In looking for recipes, I learned that it isn’t all that common to be sold so finding recipes was a little tricky. However, due to its similarity to swordfish, I pulled some inspirations from a bunch of recipes I found and put some of my own creative magic together to try something out. I also decided that I would try out our oven. It has a dial marked 1-4 and no temperature regulation as there is no pilot light, so I have not been sure what to expect. But I figured I could just use my own temperature senses and try it out on a dish that is not too temperature sensitive.

The best part about this dish is that everything was local. We used all local produce we either bought at the Saturday market or from vendors on campus and then, of course, the fish was caught right off shore for sure.

What you Need:

1 lb sailfish steak (no skin)
2 green bell peppers (not common in Grenada, but you can find them sometimes at the local markets and they are amazing)
1 small onion
2 green onions
2 cloves of garlic
1 tomato
olive oil
sea salt and pepper

Chopped Veggies

Chop some peppers and onions.

First I lined a baking dish with aluminum foil (for easy clean-up) and sprayed lightly with cooking spray. I found a baking dish for only 20EC at the store so if you are like me and didn’t have one, it isn’t that expensive to buy and so handy. Then I sliced up the bell peppers and the onion. I laid these in the baking dish, drizzled with olive oil and sprinkled on some sea salt and black pepper. Then I nestled in the fish which I pat dry and covered well with pepper and squeezed a few lime wedges over.

I sliced up some green onions reserving the top part as a garnish for after and sauteed the bottoms with some minced garlic.
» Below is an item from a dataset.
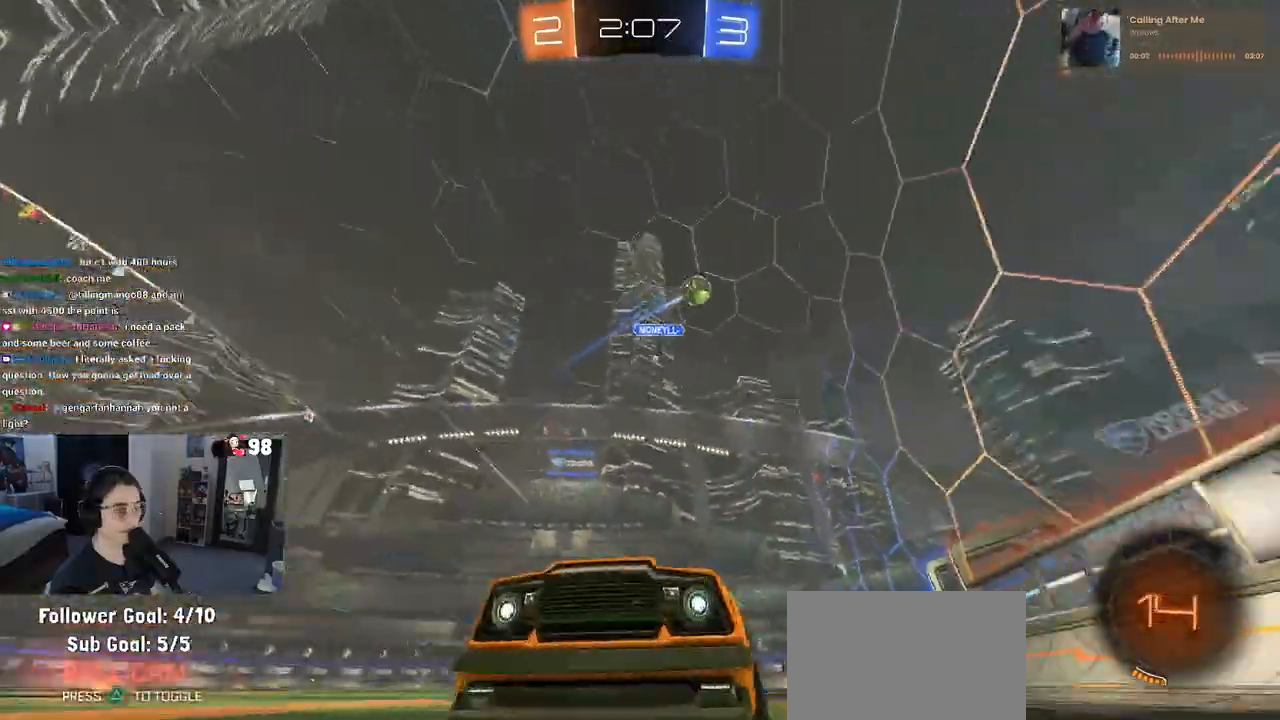
{"dt_ms": 500, "buttons": ["R2"], "left_stick": "center", "right_stick": "center", "events": [[117, "TRIANGLE", "down"], [233, "left_stick", "right"], [250, "TRIANGLE", "up"], [433, "left_stick", "center"]]}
I toped the fish with the garlic-onion mixture. I sliced the tomato into thick slices and then laid them on top of the fish.

I covered the whole dish with some alumminum foil and placed it into my oven. The oven doesn’t really have a temperature setting but instead a flame level so I choose a medium-high setting and cooked the dish about 30-35 minutes. The goal was to get the fish to flake off easily. I cannot say exactly my time and temperature combo, but I was aiming to allow it to bake in a 400 degree oven for about 40 minutes.

It is looking good.

Add the tomatoes and this puppy is ready for the oven.

While it baked I made some simple white rice and cooked some fresh green beans to balance out our meal and presto – delicious fish dinner for two. I sprinkled the remaining green onions on top of the fish before serving and had some extra lime wedges for a little extra citrus punch. The lime helped to add some flavor to the rice as well.

I was actually surprised at how easy it was to make and it tasted so good. It was delicious and fresh. We didn’t know what to expect, but sailfish might just make it into our more regular diet. I had actually frozen this piece from a few weeks ago and it still tasted great so I have no problem buying a little extra just to have stuff on hand.